When most jazz fans think about Gerry Mulligan in the early 1950s, two recordings come to mind: his March 1950 session with the Miles Davis Nonet (later coined Birth of the Cool) and his influential August 1952 pianoless quartet date in Los Angeles with Chet Baker, Bob Whitlock and Chico Hamilton, which marked the birth of a more laid-back West Coast sound. But nestled in between the two was an equally important recording session in New York that fused both the cool jazz that had been and the contrapuntal jazz that would soon be.
This album was recorded for Prestige in September 1951 and was known originally as Mulligan Plays Mulligan, later reissued as Gerry Mulligan: Historically Speaking. It was the baritone saxophonist's first album under his own name and one of his most expressive and inventive.
But the tentet recording is notable for several other reasons. First, all of the songs were spirited Mulligan originals. Second, Mulligan arranged them all in a style that made it seem as though twice as many musicians were in the studio. Third, the tracks featured what are arguably tenor saxophonist Allen Eager's finest and most fluid solos. And last, Mulligan's girlfriend Gail Madden played maracas.
Why is the last point notable? The following spring, Madden would be Mulligan's road companion as the two hitched from New York to Los Angeles. According to Matthew Ruddick's unpublished Funny Valentine: A Biography of Chet Baker:
"In the spring of 1952, Mulligan's drug addiction was starting to get out of control, and he was struggling to find regular work. He decided to sell his horns, and hitchhike to California with his girlfriend.

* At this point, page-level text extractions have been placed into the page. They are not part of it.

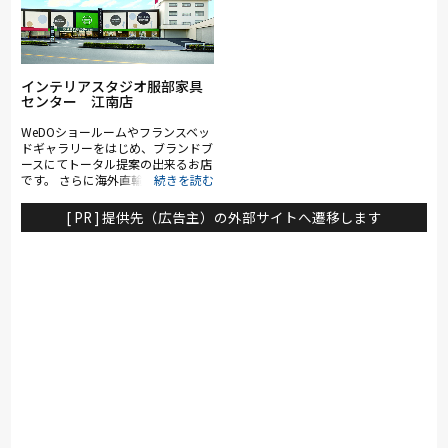
用感・デザインをご提案させていた
だきます。また家具はもちろん、
日々の生活を快適にしてくれるイン
テリアや本、雑貨なども販売してお
ります。
インテリアスタジオ服部家具
センター 江南店
WeDOショールームやフランスベッ
ドギャラリーをはじめ、ブランドブ
ースにてトータル提案の出来るお店
です。 さらに海外直輸入商品を含
むアウトレットコーナーにてお値打
ち品も揃えていますので、幅広い品
[ PR ] 提供先（広告主）の外部サイトへ遷移します
揃えが自慢です。 インテリアコー
ディネーターやスリープアドバイザ
ーも在籍しており、お客様に合った
ご提案をさせていただきます。 お
客様のインテリアライフを充実させ
るお手伝いをさせていただければと
思います。ぜひ一度、ご来店下さ
い。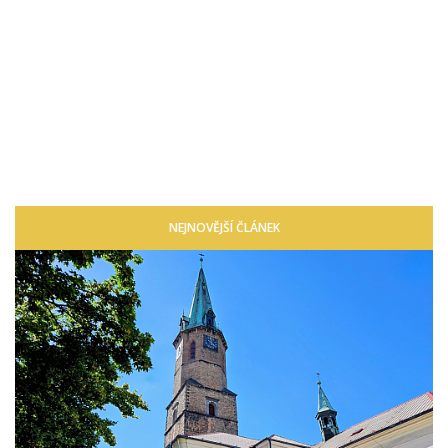
NEJNOVĚJŠÍ ČLÁNEK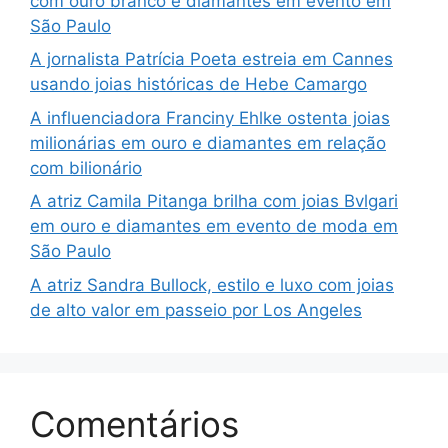
com ouro branco e diamantes em evento em
São Paulo
A jornalista Patrícia Poeta estreia em Cannes
usando joias históricas de Hebe Camargo
A influenciadora Franciny Ehlke ostenta joias
milionárias em ouro e diamantes em relação
com bilionário
A atriz Camila Pitanga brilha com joias Bvlgari
em ouro e diamantes em evento de moda em
São Paulo
A atriz Sandra Bullock, estilo e luxo com joias
de alto valor em passeio por Los Angeles
Comentários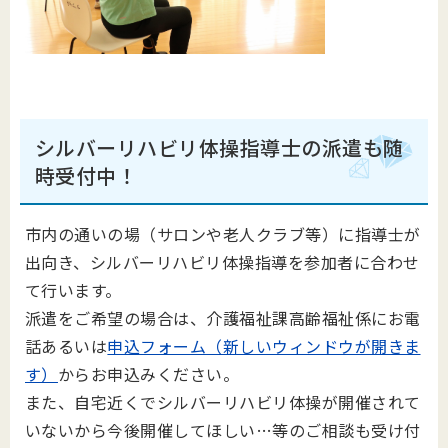
シルバーリハビリ体操指導士の派遣も随
時受付中！
市内の通いの場（サロンや老人クラブ等）に指導士が
出向き、シルバーリハビリ体操指導を参加者に合わせ
て行います。
派遣をご希望の場合は、介護福祉課高齢福祉係にお電
話あるいは
申込フォーム（新しいウィンドウが開きま
す）
からお申込みください。
また、自宅近くでシルバーリハビリ体操が開催されて
いないから今後開催してほしい…等のご相談も受け付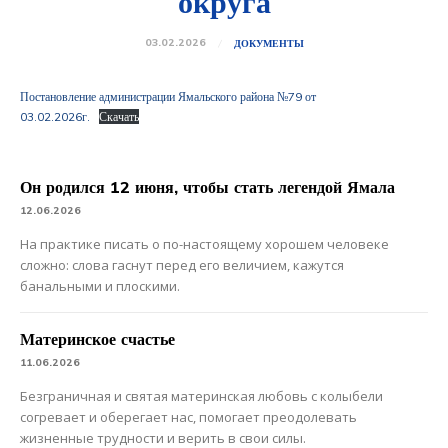
округа
03.02.2026
ДОКУМЕНТЫ
Постановление администрации Ямальского района №79 от
03.02.2026г.
Скачать
Он родился 12 июня, чтобы стать легендой Ямала
12.06.2026
На практике писать о по-настоящему хорошем человеке
сложно: слова гаснут перед его величием, кажутся
банальными и плоскими.
Материнское счастье
11.06.2026
Безграничная и святая материнская любовь с колыбели
согревает и оберегает нас, помогает преодолевать
жизненные трудности и верить в свои силы.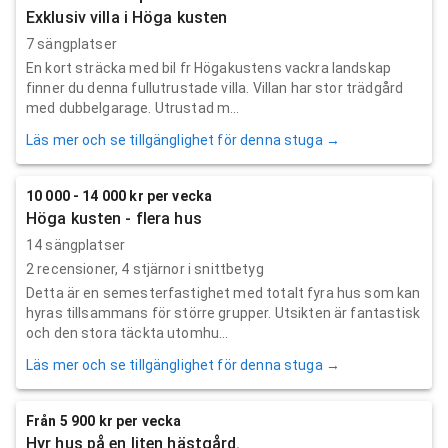
Exklusiv villa i Höga kusten
7 sängplatser
En kort sträcka med bil fr Högakustens vackra landskap
finner du denna fullutrustade villa. Villan har stor trädgård
med dubbelgarage. Utrustad m...
Läs mer och se tillgänglighet för denna stuga →
10 000 - 14 000 kr per vecka
Höga kusten - flera hus
14 sängplatser
2
recensioner,
4
stjärnor i snittbetyg
Detta är en semesterfastighet med totalt fyra hus som kan
hyras tillsammans för större grupper. Utsikten är fantastisk
och den stora täckta utomhu...
Läs mer och se tillgänglighet för denna stuga →
Från 5 900 kr per vecka
Hyr hus på en liten hästgård.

" 'I did some playing along the way using borrowed horns, mostly tenors, and I remember playing in a cowboy band in a roadhouse outside Albuquerque for a while,' he said. 'I was lucky because I knew a guy who was teaching at the university there, and he helped me keep body and soul together.'
"Upon arrival in Los Angeles, Gail Madden introduced Mulligan to her former boyfriend, the arranger Bob Graettinger. Graettinger was in the process of recording City of Glass, his most famous composition, with Stan Kenton’s orchestra. Mulligan evidently impressed Kenton, and was invited to write for the band."

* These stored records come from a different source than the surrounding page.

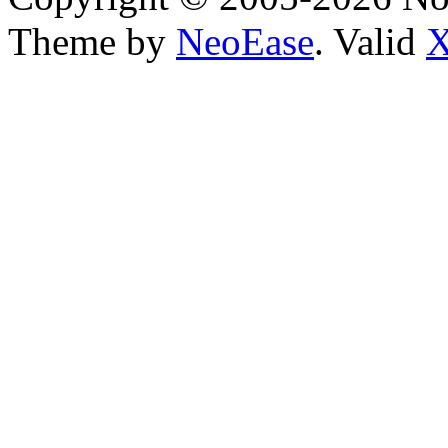
Theme by
NeoEase
. Valid
X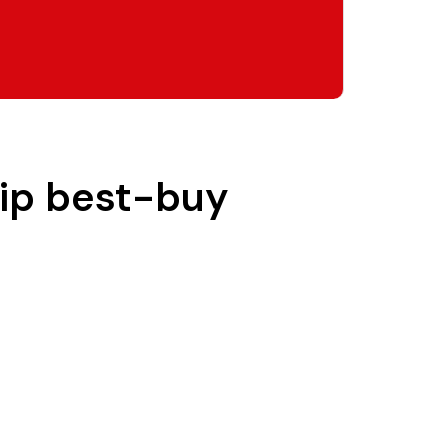
 tip best-buy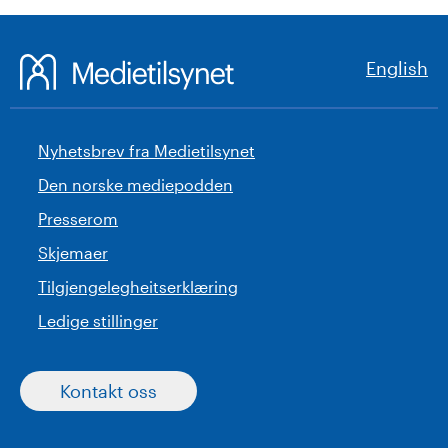
English
Nyhetsbrev fra Medietilsynet
Den norske mediepodden
Presserom
Skjemaer
Tilgjengelegheitserklæring
Ledige stillinger
Kontakt oss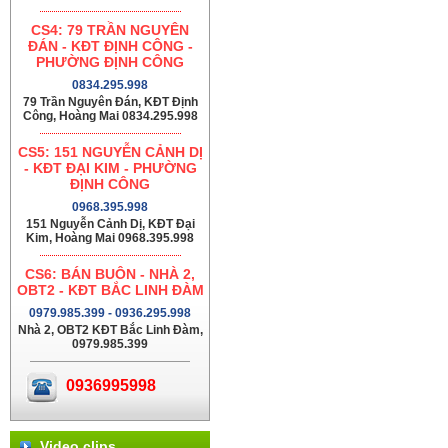
CS4: 79 TRẦN NGUYÊN
ĐÁN - KĐT ĐỊNH CÔNG -
PHƯỜNG ĐỊNH CÔNG
0834.295.998
79 Trần Nguyên Đán, KĐT Định
Công, Hoàng Mai 0834.295.998
CS5: 151 NGUYỄN CẢNH DỊ
- KĐT ĐẠI KIM - PHƯỜNG
ĐỊNH CÔNG
0968.395.998
151 Nguyễn Cảnh Dị, KĐT Đại
Kim, Hoàng Mai 0968.395.998
CS6: BÁN BUÔN - NHÀ 2,
OBT2 - KĐT BẮC LINH ĐÀM
0979.985.399 - 0936.295.998
Nhà 2, OBT2 KĐT Bắc Linh Đàm,
0979.985.399
0936995998
Video clips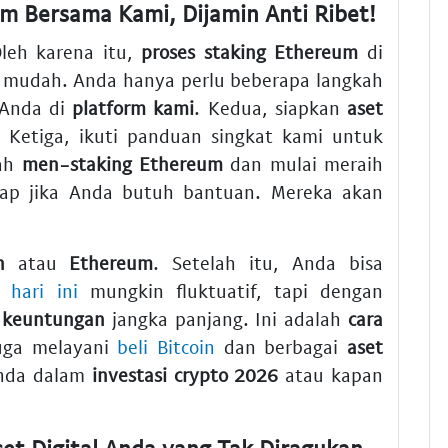
m Bersama Kami, Dijamin Anti Ribet!
leh karena itu,
proses staking Ethereum
di
 mudah. Anda hanya perlu beberapa langkah
 Anda di
platform kami
. Kedua, siapkan
aset
. Ketiga, ikuti panduan singkat kami untuk
dah
men-staking Ethereum
dan mulai meraih
iap jika Anda butuh bantuan. Mereka akan
n
atau
Ethereum
. Setelah itu, Anda bisa
hari ini
mungkin fluktuatif, tapi dengan
t
keuntungan
jangka panjang. Ini adalah
cara
uga melayani
beli Bitcoin
dan berbagai
aset
Anda dalam
investasi crypto 2026
atau kapan
et Digital Anda yang Tak Diragukan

But we're getting ahead of the story. Mulligan Plays Mulligan featured Jerry Lloyd and Nick Travis (tp), Ollie Wilson (v-tb), Allen Eager (ts), Gerry Mulligan and Max McElroy (bar), George Wallington (p), Phil Leshin (b), Walter Bolden (d) and Gail Madden (maracas).
Tracks are all rip-roaring swingers with a bebop heart and contrapuntal finish. On Mullenium, for example, Mulligan arranged for just the two baritones and tenor plus the rhythm section, ostensibly to distinguish the result from his chart of Mullenium for Elliot Lawrence's big band.
On the Mulligan recording of Mullenium, the two baritones are hard-charging, but they swing in and out of each other's lines, with Eager's tenor sailing in for an unbroken solo and Wallington adding keyboard drama. On Funhouse, Mulligan and McElroy open the minor-key tune without accompaniment. The intro features a fugue-like duel that was pretty much new to jazz at the time. Instead of heat, there was cool collaboration with understated cockiness. Oddly, Madden's light maracas offer a quaint, beat touch that works throughout the album like an eternal high hat.
Each track on this Prestige release represents a bridge Mulligan was building between the cool jazz of the late 1940s and the pianoless concept he had been developing at the Red Door rehearsal space in New York in 1950. Remarkably, all seven tracks were cut in one session, and they would become the basis for Mulligan's small-group concept when he arrived in Los Angeles the following year.
I suspect we have Gail Madden to thank in part for encouraging the pianoless concept in New York as well as the California journey. Another one of jazz's silent actors.